* **What you need to do**
Write out each line of the listing as it stands, without the images.

BEGIN

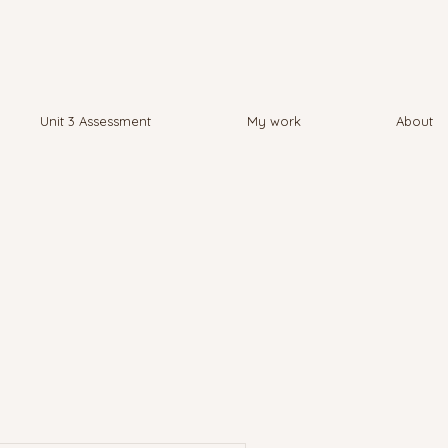
Unit 3 Assessment
My work
About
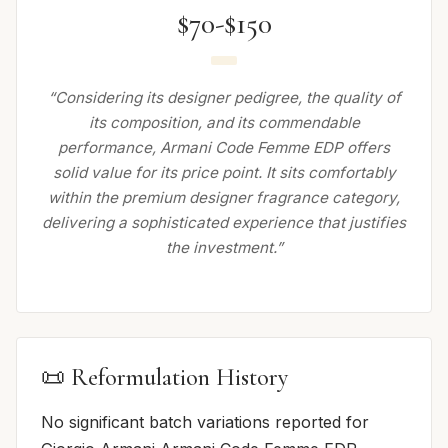
$70-$150
“Considering its designer pedigree, the quality of
its composition, and its commendable
performance, Armani Code Femme EDP offers
solid value for its price point. It sits comfortably
within the premium designer fragrance category,
delivering a sophisticated experience that justifies
the investment.”
📜 Reformulation History
No significant batch variations reported for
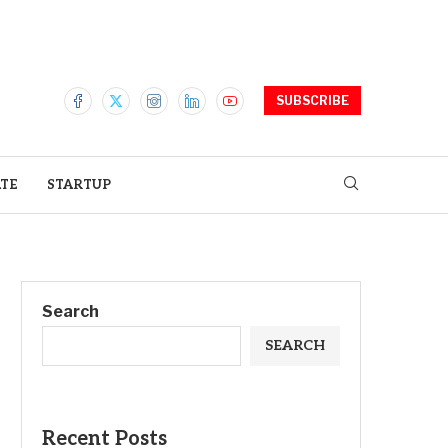
SUBSCRIBE
ATE
STARTUP
Search
SEARCH
Recent Posts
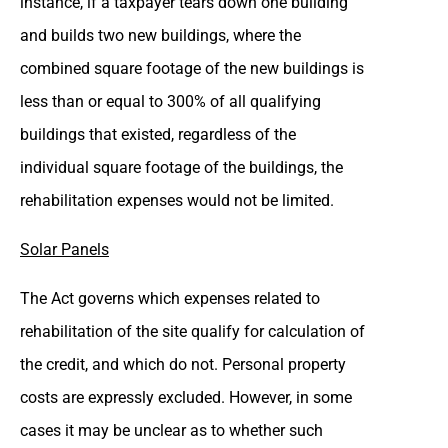
instance, if a taxpayer tears down one building
and builds two new buildings, where the
combined square footage of the new buildings is
less than or equal to 300% of all qualifying
buildings that existed, regardless of the
individual square footage of the buildings, the
rehabilitation expenses would not be limited.
Solar Panels
The Act governs which expenses related to
rehabilitation of the site qualify for calculation of
the credit, and which do not. Personal property
costs are expressly excluded. However, in some
cases it may be unclear as to whether such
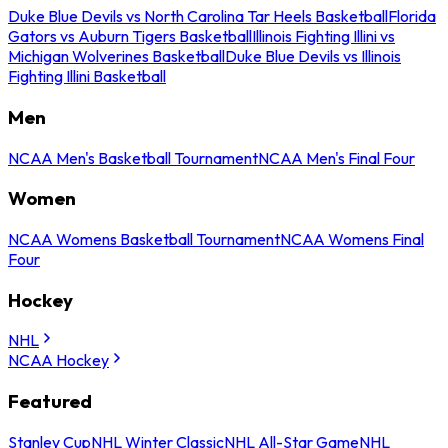
Duke Blue Devils vs North Carolina Tar Heels Basketball
Florida
Gators vs Auburn Tigers Basketball
Illinois Fighting Illini vs
Michigan Wolverines Basketball
Duke Blue Devils vs Illinois
Fighting Illini Basketball
Men
NCAA Men's Basketball Tournament
NCAA Men's Final Four
Women
NCAA Womens Basketball Tournament
NCAA Womens Final
Four
Hockey
NHL
NCAA Hockey
Featured
Stanley Cup
NHL Winter Classic
NHL All-Star Game
NHL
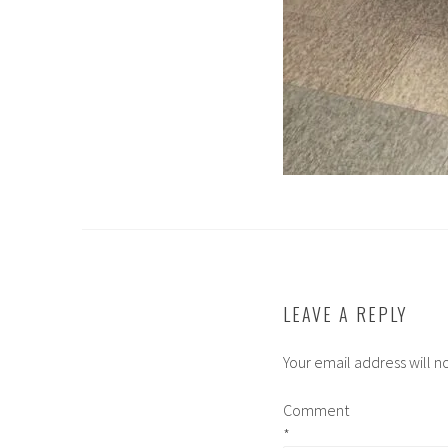
LEAVE A REPLY
Your email address will n
Comment
*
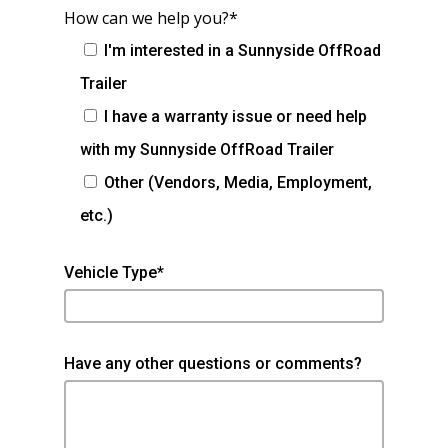
How can we help you?*
I'm interested in a Sunnyside OffRoad
Trailer
I have a warranty issue or need help
with my Sunnyside OffRoad Trailer
Other (Vendors, Media, Employment,
etc.)
Vehicle Type*
Have any other questions or comments?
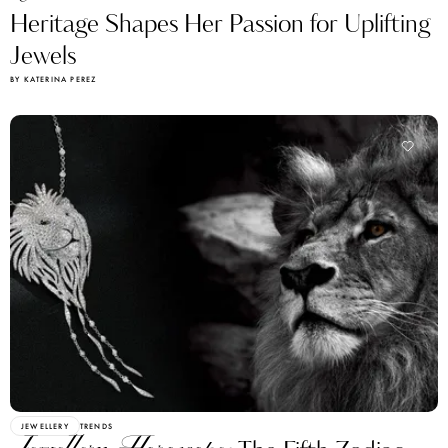
Heritage Shapes Her Passion for Uplifting
Jewels
BY KATERINA PEREZ
JEWELLERY
TRENDS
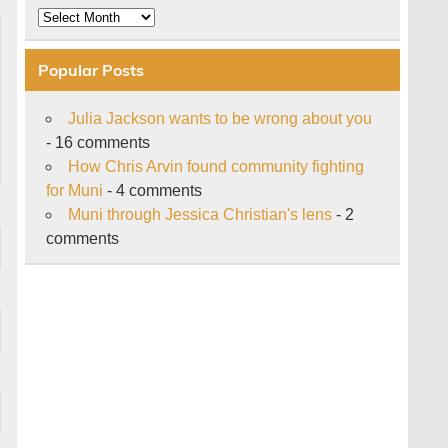
Archive
Popular Posts
Julia Jackson wants to be wrong about you
- 16 comments
How Chris Arvin found community fighting
for Muni
- 4 comments
Muni through Jessica Christian's lens
- 2
comments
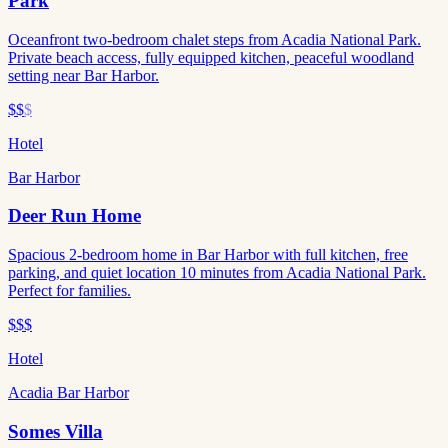
Park
Oceanfront two-bedroom chalet steps from Acadia National Park.
Private beach access, fully equipped kitchen, peaceful woodland
setting near Bar Harbor.
$$
$
Hotel
Bar Harbor
Deer Run Home
Spacious 2-bedroom home in Bar Harbor with full kitchen, free
parking, and quiet location 10 minutes from Acadia National Park.
Perfect for families.
$$$
Hotel
Acadia Bar Harbor
Somes Villa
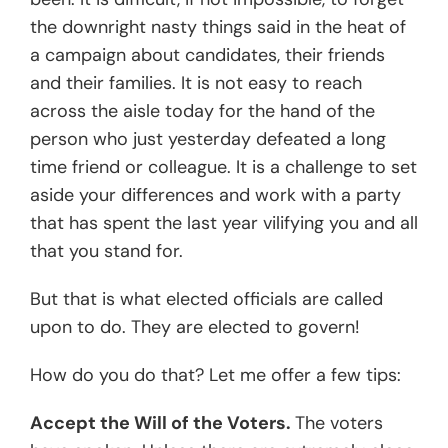
the downright nasty things said in the heat of
a campaign about candidates, their friends
and their families. It is not easy to reach
across the aisle today for the hand of the
person who just yesterday defeated a long
time friend or colleague. It is a challenge to set
aside your differences and work with a party
that has spent the last year vilifying you and all
that you stand for.
But that is what elected officials are called
upon to do. They are elected to govern!
How do you do that? Let me offer a few tips:
Accept the Will of the Voters.
The voters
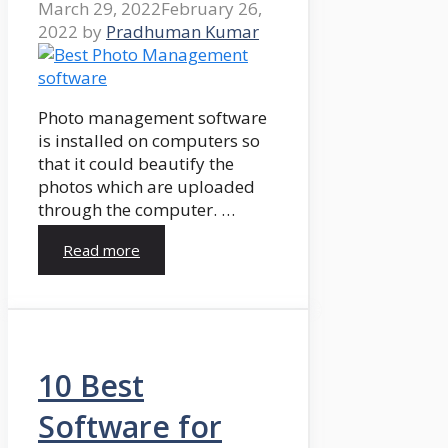
March 29, 2022
February 26,
2022
by
Pradhuman Kumar
Photo management software
is installed on computers so
that it could beautify the
photos which are uploaded
through the computer. …
Read more
10 Best
Software for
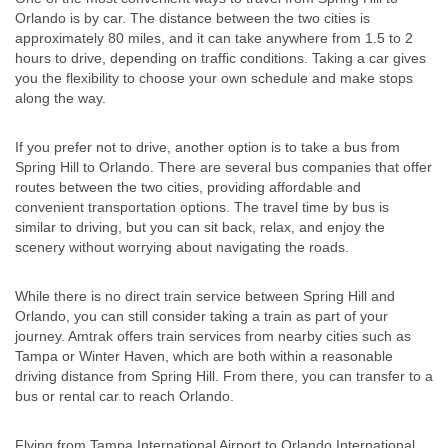
Orlando is by car. The distance between the two cities is
approximately 80 miles, and it can take anywhere from 1.5 to 2
hours to drive, depending on traffic conditions. Taking a car gives
you the flexibility to choose your own schedule and make stops
along the way.
If you prefer not to drive, another option is to take a bus from
Spring Hill to Orlando. There are several bus companies that offer
routes between the two cities, providing affordable and
convenient transportation options. The travel time by bus is
similar to driving, but you can sit back, relax, and enjoy the
scenery without worrying about navigating the roads.
While there is no direct train service between Spring Hill and
Orlando, you can still consider taking a train as part of your
journey. Amtrak offers train services from nearby cities such as
Tampa or Winter Haven, which are both within a reasonable
driving distance from Spring Hill. From there, you can transfer to a
bus or rental car to reach Orlando.
Flying from Tampa International Airport to Orlando International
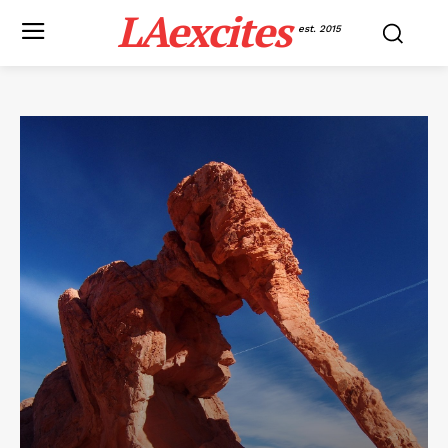
LAexcites
est. 2015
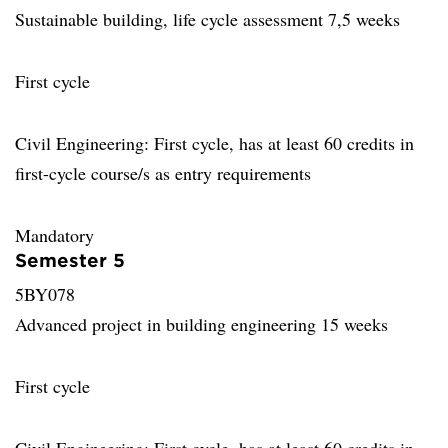
Sustainable building, life cycle assessment 7,5 weeks
First cycle
Civil Engineering: First cycle, has at least 60 credits in
first-cycle course/s as entry requirements
Mandatory
Semester 5
5BY078
Advanced project in building engineering 15 weeks
First cycle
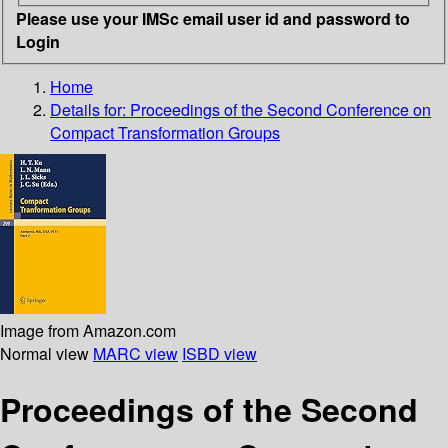
Please use your IMSc email user id and password to
Login
Home
Details for:
Proceedings of the Second Conference on
Compact Transformation Groups
Image from Amazon.com
Normal view
MARC view
ISBD view
Proceedings of the Second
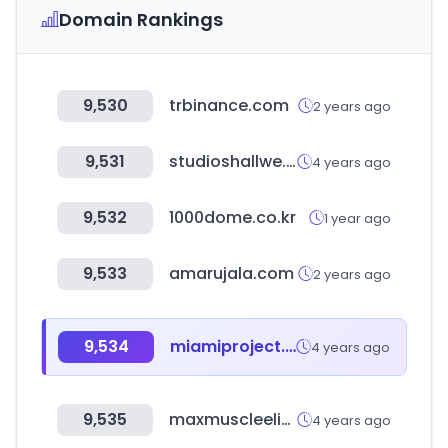
Domain Rankings
9,530
trbinance.com
2 years ago
9,531
studioshallwe.com
4 years ago
9,532
1000dome.co.kr
1 year ago
9,533
amarujala.com
2 years ago
9,534
miamiproject.co.kr
4 years ago
9,535
maxmuscleelite.com
4 years ago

END

* **Response area**
Unit 3 Assessment
My work
About
$70-$150
“Considering its designer pedigree, the quality of
its composition, and its commendable
performance, Armani Code Femme EDP offers
solid value for its price point. It sits comfortably
within the premium designer fragrance category,
delivering a sophisticated experience that justifies
the investment.”
📜 Reformulation History
No significant batch variations reported for
SUBSCRIBE
ATE
STARTUP
Search
SEARCH
Recent Posts
instance, if a taxpayer tears down one building
and builds two new buildings, where the
combined square footage of the new buildings is
less than or equal to 300% of all qualifying
buildings that existed, regardless of the
individual square footage of the buildings, the
rehabilitation expenses would not be limited.
Solar Panels
The Act governs which expenses related to
rehabilitation of the site qualify for calculation of
the credit, and which do not. Personal property
costs are expressly excluded. However, in some
cases it may be unclear as to whether such
Duke Blue Devils vs North Carolina Tar Heels Basketball
Florida
Gators vs Auburn Tigers Basketball
Illinois Fighting Illini vs
Michigan Wolverines Basketball
Duke Blue Devils vs Illinois
Fighting Illini Basketball
Men
NCAA Men's Basketball Tournament
NCAA Men's Final Four
Women
NCAA Womens Basketball Tournament
NCAA Womens Final
Four
Hockey
NHL
NCAA Hockey
Featured
Stanley Cup
NHL Winter Classic
NHL All-Star Game
NHL
LEAVE A REPLY
Your email address will n
Comment
*
How can we help you?*
I'm interested in a Sunnyside OffRoad
Trailer
I have a warranty issue or need help
with my Sunnyside OffRoad Trailer
Other (Vendors, Media, Employment,
etc.)
Vehicle Type*
Have any other questions or comments?
Heritage Shapes Her Passion for Uplifting
Jewels
BY KATERINA PEREZ
JEWELLERY
TRENDS
Archive
Popular Posts
Julia Jackson wants to be wrong about you
- 16 comments
How Chris Arvin found community fighting
for Muni
- 4 comments
Muni through Jessica Christian's lens
- 2
comments
Park
Oceanfront two-bedroom chalet steps from Acadia National Park.
Private beach access, fully equipped kitchen, peaceful woodland
setting near Bar Harbor.
$$
$
Hotel
Bar Harbor
Deer Run Home
Spacious 2-bedroom home in Bar Harbor with full kitchen, free
parking, and quiet location 10 minutes from Acadia National Park.
Perfect for families.
$$$
Hotel
Acadia Bar Harbor
Somes Villa
the downright nasty things said in the heat of
a campaign about candidates, their friends
and their families. It is not easy to reach
across the aisle today for the hand of the
person who just yesterday defeated a long
time friend or colleague. It is a challenge to set
aside your differences and work with a party
that has spent the last year vilifying you and all
that you stand for.
But that is what elected officials are called
upon to do. They are elected to govern!
How do you do that? Let me offer a few tips:
Accept the Will of the Voters.
The voters
March 29, 2022
February 26,
2022
by
Pradhuman Kumar
Photo management software
is installed on computers so
that it could beautify the
photos which are uploaded
through the computer. …
Read more
10 Best
Software for
Orlando is by car. The distance between the two cities is
approximately 80 miles, and it can take anywhere from 1.5 to 2
hours to drive, depending on traffic conditions. Taking a car gives
you the flexibility to choose your own schedule and make stops
along the way.
If you prefer not to drive, another option is to take a bus from
Spring Hill to Orlando. There are several bus companies that offer
routes between the two cities, providing affordable and
convenient transportation options. The travel time by bus is
similar to driving, but you can sit back, relax, and enjoy the
scenery without worrying about navigating the roads.
While there is no direct train service between Spring Hill and
Orlando, you can still consider taking a train as part of your
journey. Amtrak offers train services from nearby cities such as
Tampa or Winter Haven, which are both within a reasonable
driving distance from Spring Hill. From there, you can transfer to a
bus or rental car to reach Orlando.
Flying from Tampa International Airport to Orlando International
LAexcites
est. 2015
Sustainable building, life cycle assessment 7,5 weeks
First cycle
Civil Engineering: First cycle, has at least 60 credits in
first-cycle course/s as entry requirements
Mandatory
Semester 5
5BY078
Advanced project in building engineering 15 weeks
First cycle
Please use your IMSc email user id and password to
Login
Home
Details for:
Proceedings of the Second Conference on
Compact Transformation Groups
Image from Amazon.com
Normal view
MARC view
ISBD view
Proceedings of the Second
Domain Rankings
9,530
trbinance.com
2 years ago
9,531
studioshallwe.com
4 years ago
9,532
1000dome.co.kr
1 year ago
9,533
amarujala.com
2 years ago
9,534
miamiproject.co.kr
4 years ago
9,535
maxmuscleelite.com
4 years ago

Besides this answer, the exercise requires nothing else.